### Directions
Recast the records below as a Markdown table with the columns Row and Line, starting at the line that contains "The Aggravated Battery" and ending at the line that contains "Which series has", both included. Give each line its own numbered row, skip blank lines, and leave the pictures out.

### Given records
=== Begin Enclosure ===

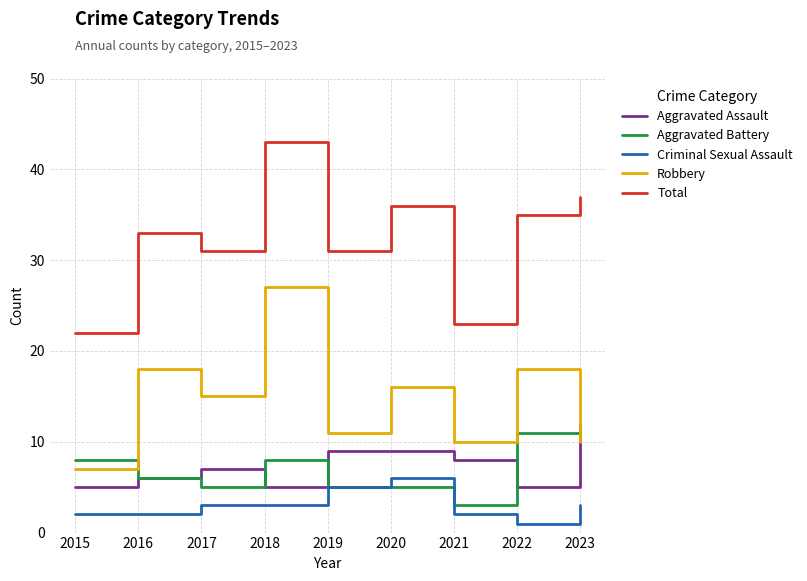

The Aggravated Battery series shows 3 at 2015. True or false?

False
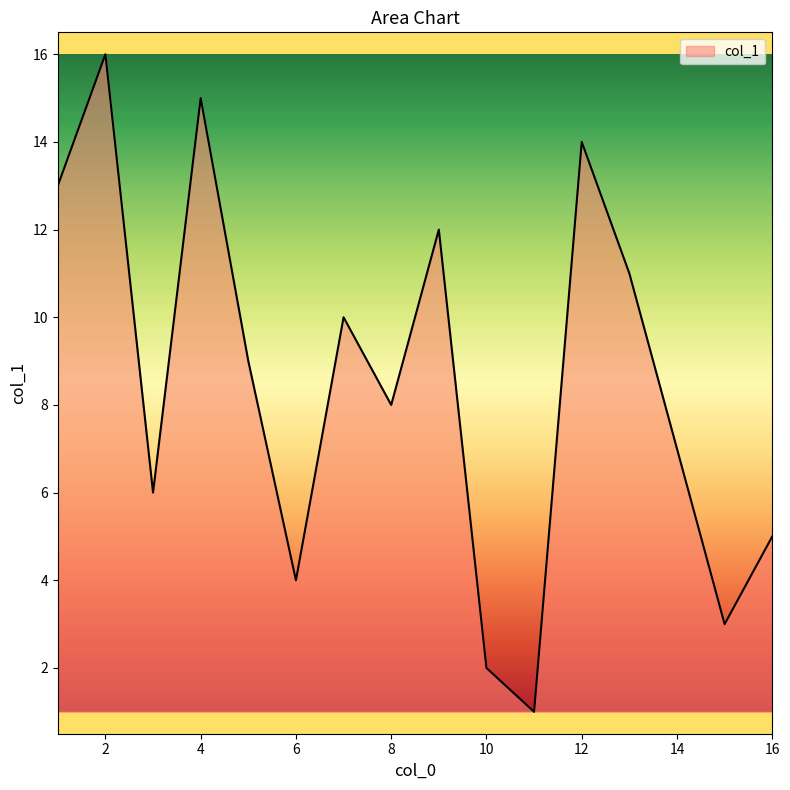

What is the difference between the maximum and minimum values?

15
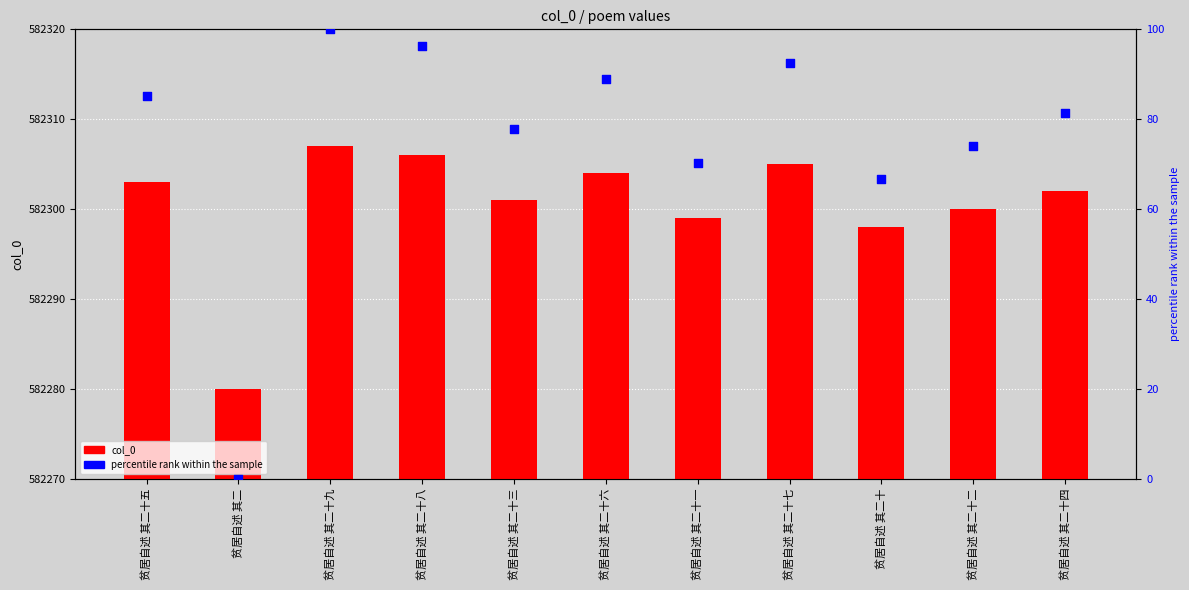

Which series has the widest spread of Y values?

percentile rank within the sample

=== End Enclosure ===
=== Begin Enclosure ===

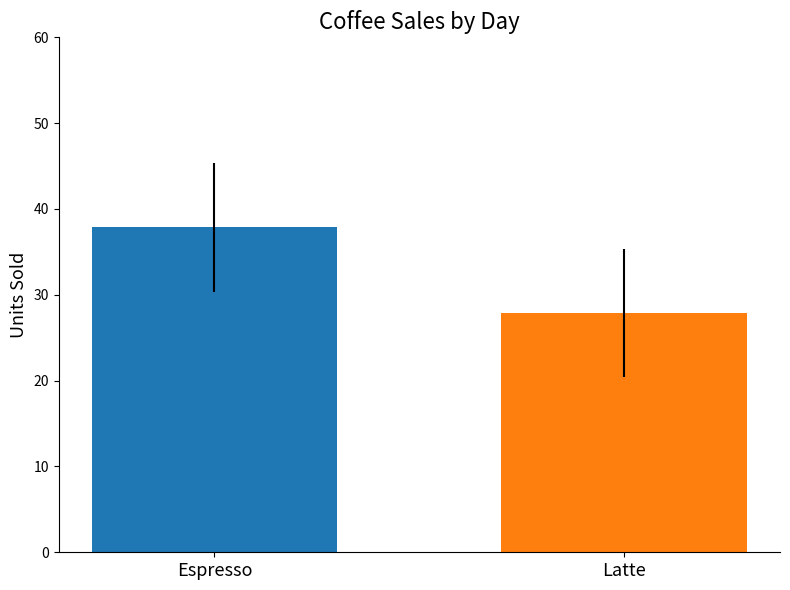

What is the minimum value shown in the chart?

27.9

=== End Enclosure ===

### Task response
| Row | Line |
|---|---|
| 1 | The Aggravated Battery series shows 3 at 2015. True or false? |
| 2 | False |
| 3 | What is the difference between the maximum and minimum values? |
| 4 | 15 |
| 5 | Which series has the widest spread of Y values? |